Instructions for the task: Extract the text from every row below, reproducing each line in order and unchanged.

[Dataset entries]
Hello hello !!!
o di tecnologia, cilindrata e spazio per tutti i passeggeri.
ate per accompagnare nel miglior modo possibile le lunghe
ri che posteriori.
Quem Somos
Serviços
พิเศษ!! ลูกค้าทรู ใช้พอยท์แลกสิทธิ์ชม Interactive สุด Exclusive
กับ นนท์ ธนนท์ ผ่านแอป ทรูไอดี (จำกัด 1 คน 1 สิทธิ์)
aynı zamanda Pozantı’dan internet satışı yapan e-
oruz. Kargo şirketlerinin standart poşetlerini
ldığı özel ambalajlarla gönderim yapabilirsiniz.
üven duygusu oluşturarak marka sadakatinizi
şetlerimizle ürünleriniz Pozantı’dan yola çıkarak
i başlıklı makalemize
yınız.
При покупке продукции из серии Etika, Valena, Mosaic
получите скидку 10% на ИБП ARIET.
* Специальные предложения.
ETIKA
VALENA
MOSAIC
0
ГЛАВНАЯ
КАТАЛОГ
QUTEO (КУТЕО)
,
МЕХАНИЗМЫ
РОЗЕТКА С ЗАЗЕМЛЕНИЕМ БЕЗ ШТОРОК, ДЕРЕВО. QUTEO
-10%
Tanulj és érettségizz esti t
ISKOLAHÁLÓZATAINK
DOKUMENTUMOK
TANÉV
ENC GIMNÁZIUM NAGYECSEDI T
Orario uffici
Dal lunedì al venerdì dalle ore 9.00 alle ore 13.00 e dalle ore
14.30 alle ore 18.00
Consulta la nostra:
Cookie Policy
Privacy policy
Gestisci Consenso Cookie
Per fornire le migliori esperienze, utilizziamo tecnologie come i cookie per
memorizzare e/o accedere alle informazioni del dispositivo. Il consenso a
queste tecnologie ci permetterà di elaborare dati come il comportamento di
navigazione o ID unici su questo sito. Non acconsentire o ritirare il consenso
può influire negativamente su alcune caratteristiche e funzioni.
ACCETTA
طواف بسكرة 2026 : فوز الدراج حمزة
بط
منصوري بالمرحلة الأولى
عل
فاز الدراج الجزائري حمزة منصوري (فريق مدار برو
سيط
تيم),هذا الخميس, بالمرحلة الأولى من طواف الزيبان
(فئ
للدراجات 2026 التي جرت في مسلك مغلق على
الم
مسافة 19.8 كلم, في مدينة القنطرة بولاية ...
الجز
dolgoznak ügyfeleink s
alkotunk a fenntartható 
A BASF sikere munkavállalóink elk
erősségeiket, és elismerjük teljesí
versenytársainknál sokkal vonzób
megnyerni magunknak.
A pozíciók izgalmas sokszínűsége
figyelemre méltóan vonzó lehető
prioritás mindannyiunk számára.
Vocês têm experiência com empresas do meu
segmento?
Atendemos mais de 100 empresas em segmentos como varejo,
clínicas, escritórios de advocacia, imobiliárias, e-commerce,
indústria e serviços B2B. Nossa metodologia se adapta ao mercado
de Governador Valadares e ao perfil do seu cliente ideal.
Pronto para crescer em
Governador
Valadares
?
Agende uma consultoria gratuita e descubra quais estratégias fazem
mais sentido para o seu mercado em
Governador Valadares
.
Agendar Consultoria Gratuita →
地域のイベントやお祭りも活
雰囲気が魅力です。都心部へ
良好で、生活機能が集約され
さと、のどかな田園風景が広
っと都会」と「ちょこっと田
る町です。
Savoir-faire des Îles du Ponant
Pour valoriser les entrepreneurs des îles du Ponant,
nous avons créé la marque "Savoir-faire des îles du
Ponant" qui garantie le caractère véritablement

Result of the exercise:
Hello hello !!!
o di tecnologia, cilindrata e spazio per tutti i passeggeri.
ate per accompagnare nel miglior modo possibile le lunghe
ri che posteriori.
Quem Somos
Serviços
พิเศษ!! ลูกค้าทรู ใช้พอยท์แลกสิทธิ์ชม Interactive สุด Exclusive
กับ นนท์ ธนนท์ ผ่านแอป ทรูไอดี (จำกัด 1 คน 1 สิทธิ์)
aynı zamanda Pozantı’dan internet satışı yapan e-
oruz. Kargo şirketlerinin standart poşetlerini
ldığı özel ambalajlarla gönderim yapabilirsiniz.
üven duygusu oluşturarak marka sadakatinizi
şetlerimizle ürünleriniz Pozantı’dan yola çıkarak
i başlıklı makalemize
yınız.
При покупке продукции из серии Etika, Valena, Mosaic
получите скидку 10% на ИБП ARIET.
* Специальные предложения.
ETIKA
VALENA
MOSAIC
0
ГЛАВНАЯ
КАТАЛОГ
QUTEO (КУТЕО)
,
МЕХАНИЗМЫ
РОЗЕТКА С ЗАЗЕМЛЕНИЕМ БЕЗ ШТОРОК, ДЕРЕВО. QUTEO
-10%
Tanulj és érettségizz esti t
ISKOLAHÁLÓZATAINK
DOKUMENTUMOK
TANÉV
ENC GIMNÁZIUM NAGYECSEDI T
Orario uffici
Dal lunedì al venerdì dalle ore 9.00 alle ore 13.00 e dalle ore
14.30 alle ore 18.00
Consulta la nostra:
Cookie Policy
Privacy policy
Gestisci Consenso Cookie
Per fornire le migliori esperienze, utilizziamo tecnologie come i cookie per
memorizzare e/o accedere alle informazioni del dispositivo. Il consenso a
queste tecnologie ci permetterà di elaborare dati come il comportamento di
navigazione o ID unici su questo sito. Non acconsentire o ritirare il consenso
può influire negativamente su alcune caratteristiche e funzioni.
ACCETTA
طواف بسكرة 2026 : فوز الدراج حمزة
بط
منصوري بالمرحلة الأولى
عل
فاز الدراج الجزائري حمزة منصوري (فريق مدار برو
سيط
تيم),هذا الخميس, بالمرحلة الأولى من طواف الزيبان
(فئ
للدراجات 2026 التي جرت في مسلك مغلق على
الم
مسافة 19.8 كلم, في مدينة القنطرة بولاية ...
الجز
dolgoznak ügyfeleink s
alkotunk a fenntartható 
A BASF sikere munkavállalóink elk
erősségeiket, és elismerjük teljesí
versenytársainknál sokkal vonzób
megnyerni magunknak.
A pozíciók izgalmas sokszínűsége
figyelemre méltóan vonzó lehető
prioritás mindannyiunk számára.
Vocês têm experiência com empresas do meu
segmento?
Atendemos mais de 100 empresas em segmentos como varejo,
clínicas, escritórios de advocacia, imobiliárias, e-commerce,
indústria e serviços B2B. Nossa metodologia se adapta ao mercado
de Governador Valadares e ao perfil do seu cliente ideal.
Pronto para crescer em
Governador
Valadares
?
Agende uma consultoria gratuita e descubra quais estratégias fazem
mais sentido para o seu mercado em
Governador Valadares
.
Agendar Consultoria Gratuita →
地域のイベントやお祭りも活
雰囲気が魅力です。都心部へ
良好で、生活機能が集約され
さと、のどかな田園風景が広
っと都会」と「ちょこっと田
る町です。
Savoir-faire des Îles du Ponant
Pour valoriser les entrepreneurs des îles du Ponant,
nous avons créé la marque "Savoir-faire des îles du
Ponant" qui garantie le caractère véritablement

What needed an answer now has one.